You mean Mark Pincus might be a sleazebag who screws people over for his own personal gain?
My word!

I seriously hope he goes to jail.

This was honestly the first thing I thought when I heard the news the other day.

Ah yes, making millions while the people who actually make your company run get screwed.
They simply cannot lock these douchebags up fast enough.

cynicalsaint1:
They simply cannot lock these douchebags up fast enough.

Well, I mean, they could. Like, if they did it at the speed of light.

I'd like to say they're found guilty and pay for there crime. But I don't have that much faith in the legal system. they have lots of money, they'll bribe there way out of this.

Eric the Orange:
I'd like to say they're found guilty and pay for there crime. But I don't have that much faith in the legal system. they have lots of money, they'll bribe there way out of this.

Yep. Rich people get away with anything.

May they be sued so hard they drop below the poverty line and never rise above it again.

Sure, Zynga plagiarized, but insider trading?

For shame, Zynga, for shame.

Always good to see Goldman Sachs in another news story involving blatantly illegal money related nonsense.

I swear, they are some kind of comic book villain corporation.

The guys who rushed to work at Zynga "designing" "games" deserve it.
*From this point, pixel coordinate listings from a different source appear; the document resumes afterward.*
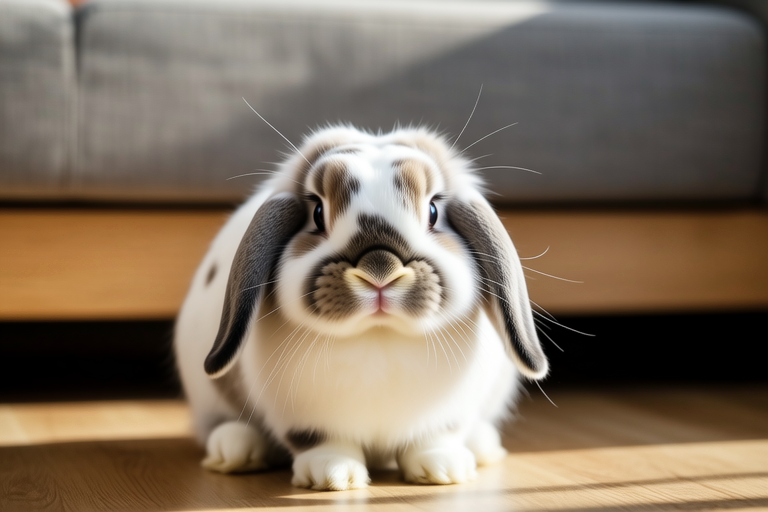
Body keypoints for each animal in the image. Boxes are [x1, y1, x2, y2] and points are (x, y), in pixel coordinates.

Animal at [174, 124, 548, 491]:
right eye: (317, 212)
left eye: (433, 211)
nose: (379, 269)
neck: (378, 337)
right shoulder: (303, 417)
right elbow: (321, 442)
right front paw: (332, 475)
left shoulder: (447, 413)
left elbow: (433, 439)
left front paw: (442, 469)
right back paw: (236, 450)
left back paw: (484, 447)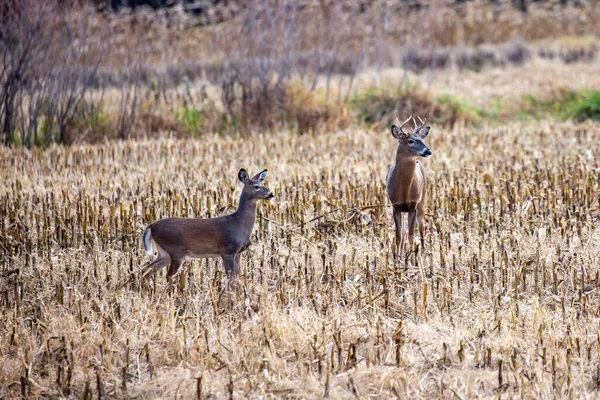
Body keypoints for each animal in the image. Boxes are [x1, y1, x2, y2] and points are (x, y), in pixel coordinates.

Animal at [386, 115, 434, 256]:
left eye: (421, 140)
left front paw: (412, 257)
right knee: (403, 234)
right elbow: (398, 236)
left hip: (422, 201)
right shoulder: (395, 206)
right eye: (411, 141)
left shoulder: (413, 204)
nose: (428, 151)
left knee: (422, 228)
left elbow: (412, 235)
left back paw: (423, 252)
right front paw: (397, 257)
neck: (403, 191)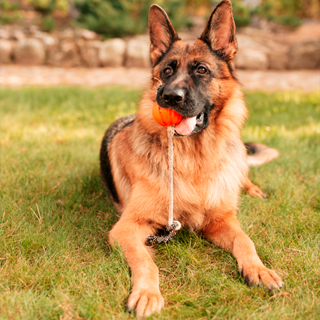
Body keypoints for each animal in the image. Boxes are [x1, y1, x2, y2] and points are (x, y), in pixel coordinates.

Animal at [100, 0, 282, 316]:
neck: (194, 159)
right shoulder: (127, 228)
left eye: (201, 70)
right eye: (167, 71)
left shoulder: (222, 220)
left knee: (242, 171)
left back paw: (252, 188)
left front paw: (259, 269)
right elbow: (145, 261)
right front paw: (146, 293)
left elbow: (245, 240)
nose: (170, 97)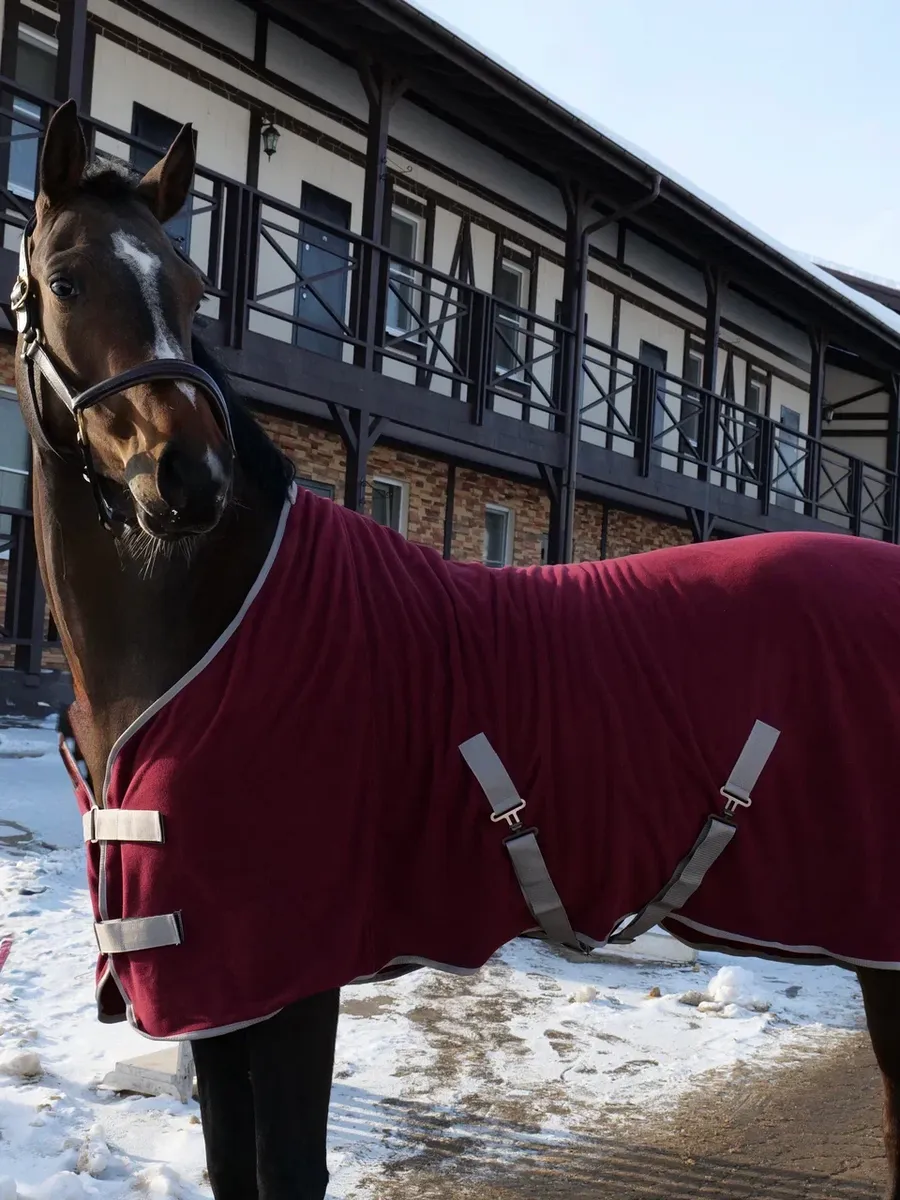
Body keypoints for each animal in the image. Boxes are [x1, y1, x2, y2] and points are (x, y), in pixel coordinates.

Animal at [15, 99, 900, 1200]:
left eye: (189, 286)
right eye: (67, 280)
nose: (189, 478)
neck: (208, 633)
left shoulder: (286, 971)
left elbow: (287, 1167)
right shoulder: (216, 987)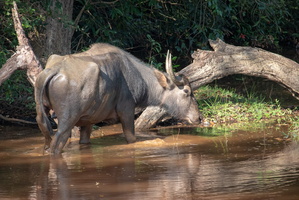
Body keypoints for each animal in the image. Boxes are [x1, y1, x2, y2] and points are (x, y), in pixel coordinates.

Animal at [35, 43, 202, 154]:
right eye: (187, 91)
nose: (198, 118)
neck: (139, 79)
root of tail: (53, 70)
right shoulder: (126, 111)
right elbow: (131, 138)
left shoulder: (87, 121)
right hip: (67, 120)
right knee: (56, 143)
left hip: (43, 115)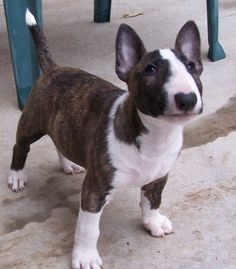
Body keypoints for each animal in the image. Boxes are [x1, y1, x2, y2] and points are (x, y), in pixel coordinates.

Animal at [7, 9, 203, 268]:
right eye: (150, 70)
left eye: (191, 66)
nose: (187, 99)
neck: (155, 135)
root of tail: (54, 68)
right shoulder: (95, 190)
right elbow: (89, 229)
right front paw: (86, 256)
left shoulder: (159, 177)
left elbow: (152, 201)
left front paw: (153, 222)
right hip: (32, 123)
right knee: (20, 146)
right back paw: (17, 175)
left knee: (58, 142)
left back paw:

Maybe there's one or two people working there who were legit young professionals looking to join a growing company who knew jack about videogames and got their start in learning to program, but on balance everyone in that company was making money off of either:

1. Someone else's work, badly plagirized inspired by.
2. Full-time crass psychological manipulation of the sort better game companies and designers had moved away from already.

Zynga was already a well-known symbol for petty theft and pushing debilitating social addictions on the innocent; I spare no tears for anyone involved.

Fappy:
This was honestly the first thing I thought when I heard the news the other day.

Me too, what a surprise?
They won't be punished though, ot enough evidence or it will drag on for so long that nothing eventuates...

"And to the court, I present to you, Exhibit A: Zynga's publicly known business plan, titled We Will Rip Anybody Off For Money, or better known to the employees (who were also being ripped off) as aDUHHHHHHH"

buying their stock is pretty much like purchasing tickets to an event that happened a few months ago, at a location that only exists in the mind of my imaginary friend, Steve

What is their defense going to be, exactly? "Oh, we just happened to all dump our stock right before a crash?"

Sylocat:
What is their defense going to be, exactly? "Oh, we just happened to all dump our stock right before a crash?"

Well... If I had Zynga shares I would have dumped those shares as soon as I possibly could.

It's not all that unthinkable that they too suspected that the company was severely overvalued

IF this holds water, I want every cent that can be taken off of those execs, shared between the employees. What those execs did was greed and nothing more. There's a difference between being business smart and just plain selfishly evil.